Aside from the distancing and masks, there were a few other things different from the olden day (pre-COVID) travel experience:
- Passengers board back to front (except for first class passengers who can board anytime)
- Every passenger was handed a sanitizing wipe as they boarded
- Snacks, including bottled water, were handed out in zip lock bags
- No soda or mixed drinks were available
- The only alcohol available was beer or wine
- First class passengers were not offered any extra snacks (in the past, even on a short flight like this one, we would be offered snacks from a snack basket)
National Rental Car
We rented from National and so, as usual, we picked the car we wanted from the appropriate aisle. There really wasn’t anything notably different in the car rental experience between then and now. The only major difference was in the shuttle bus ride between the car rental agency and the airport. Shuttle riders must wear masks. And seats were blocked for social distancing. We had the bus to ourselves when we arrived in Connecticut on Sunday, but we shared the bus with others when we departed on Saturday.
I wrote a bit about our hotel experience here: Madison Beach Hotel, Curio Collection by Hilton. Bottom Line Review.

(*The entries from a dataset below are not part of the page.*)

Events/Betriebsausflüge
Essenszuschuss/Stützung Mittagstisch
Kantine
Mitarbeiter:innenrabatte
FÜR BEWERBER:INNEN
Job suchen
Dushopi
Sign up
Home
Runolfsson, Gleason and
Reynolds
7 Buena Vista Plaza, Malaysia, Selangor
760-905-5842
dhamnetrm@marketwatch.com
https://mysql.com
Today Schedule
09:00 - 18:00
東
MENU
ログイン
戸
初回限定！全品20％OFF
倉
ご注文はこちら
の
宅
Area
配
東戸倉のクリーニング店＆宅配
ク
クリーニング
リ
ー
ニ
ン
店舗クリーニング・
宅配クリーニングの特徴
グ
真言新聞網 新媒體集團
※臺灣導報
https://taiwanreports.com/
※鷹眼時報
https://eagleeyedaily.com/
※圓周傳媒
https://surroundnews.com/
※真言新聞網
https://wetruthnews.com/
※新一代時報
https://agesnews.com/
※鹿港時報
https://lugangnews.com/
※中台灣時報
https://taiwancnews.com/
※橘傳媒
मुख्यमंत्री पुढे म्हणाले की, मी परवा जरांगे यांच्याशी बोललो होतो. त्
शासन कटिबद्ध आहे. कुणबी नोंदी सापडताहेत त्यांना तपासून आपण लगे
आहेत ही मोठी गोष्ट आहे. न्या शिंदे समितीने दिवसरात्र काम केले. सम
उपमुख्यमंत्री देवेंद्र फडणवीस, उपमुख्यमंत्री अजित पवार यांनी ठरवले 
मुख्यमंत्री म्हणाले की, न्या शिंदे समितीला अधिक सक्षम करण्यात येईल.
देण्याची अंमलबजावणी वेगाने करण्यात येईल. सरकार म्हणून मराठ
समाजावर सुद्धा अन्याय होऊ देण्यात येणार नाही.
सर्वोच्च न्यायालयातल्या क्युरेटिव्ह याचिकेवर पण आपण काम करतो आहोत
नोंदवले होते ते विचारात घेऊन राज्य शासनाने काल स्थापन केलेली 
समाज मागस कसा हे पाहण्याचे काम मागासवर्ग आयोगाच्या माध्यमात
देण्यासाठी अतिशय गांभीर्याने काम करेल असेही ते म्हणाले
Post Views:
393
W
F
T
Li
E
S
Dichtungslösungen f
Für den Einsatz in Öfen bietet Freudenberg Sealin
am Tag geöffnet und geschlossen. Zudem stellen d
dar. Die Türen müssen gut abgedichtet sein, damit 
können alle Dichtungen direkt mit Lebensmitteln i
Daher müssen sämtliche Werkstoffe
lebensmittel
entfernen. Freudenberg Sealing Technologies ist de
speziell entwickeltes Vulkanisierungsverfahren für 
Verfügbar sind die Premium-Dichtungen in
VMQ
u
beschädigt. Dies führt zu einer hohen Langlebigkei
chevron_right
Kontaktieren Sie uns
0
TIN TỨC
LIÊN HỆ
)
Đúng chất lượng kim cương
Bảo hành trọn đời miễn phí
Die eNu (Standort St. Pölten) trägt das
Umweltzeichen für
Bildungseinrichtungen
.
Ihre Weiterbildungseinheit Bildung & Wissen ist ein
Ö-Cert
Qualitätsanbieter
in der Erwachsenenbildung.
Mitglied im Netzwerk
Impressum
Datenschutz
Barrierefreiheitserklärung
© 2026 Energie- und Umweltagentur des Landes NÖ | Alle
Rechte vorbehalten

The most notable differences between our stay during COVID and normal times were:
- Masks are required in all common areas.
- Upon check-in, a sticker on our door proved that the room hadn’t been entered since it was cleaned.
- The hotel restaurant was not open for breakfast. Instead, they brought us an inadequate (in my opinion) breakfast basket each morning.
- Housekeeping services were not automatic. You had to call to request service.
Other than disliking how they handled breakfast, we enjoyed our stay at the Madison Beach Hotel. Every room has a large ocean-facing balcony. We spent a lot of time enjoying that balcony! Plus, once we were out on the beach, we were able to forget about COVID since the beach wasn’t crowded.
Bed & Breakfast
In Newport, Rhode Island, we stayed at the Francis Malbone House B&B. Everything about the inn was fantastic, including the courtyard shown above.
Masks are required indoors except in your own room. The inn continued to provide daily housekeeping and turndown service, but we had the option to decline it (we didn’t). Breakfast mains were served directly to our table, but drinks were self-service. They also had a buffet for extra breakfast items and for afternoon snacks. The buffet apparently used to be self-serve, but now it is behind glass where a staff member serves whatever you want.
There’s no doubt that traveling and vacationing during COVID is different. Very different. But in my experience, as long as you’re lucky with the weather, it’s still possible to stay safe and have a great time. We thoroughly enjoyed our trip to Connecticut and Rhode Island. Yes, it was a little annoying having to wear masks so often, but we got used to it. I thought it was a very small price to pay for a very enjoyable vacation.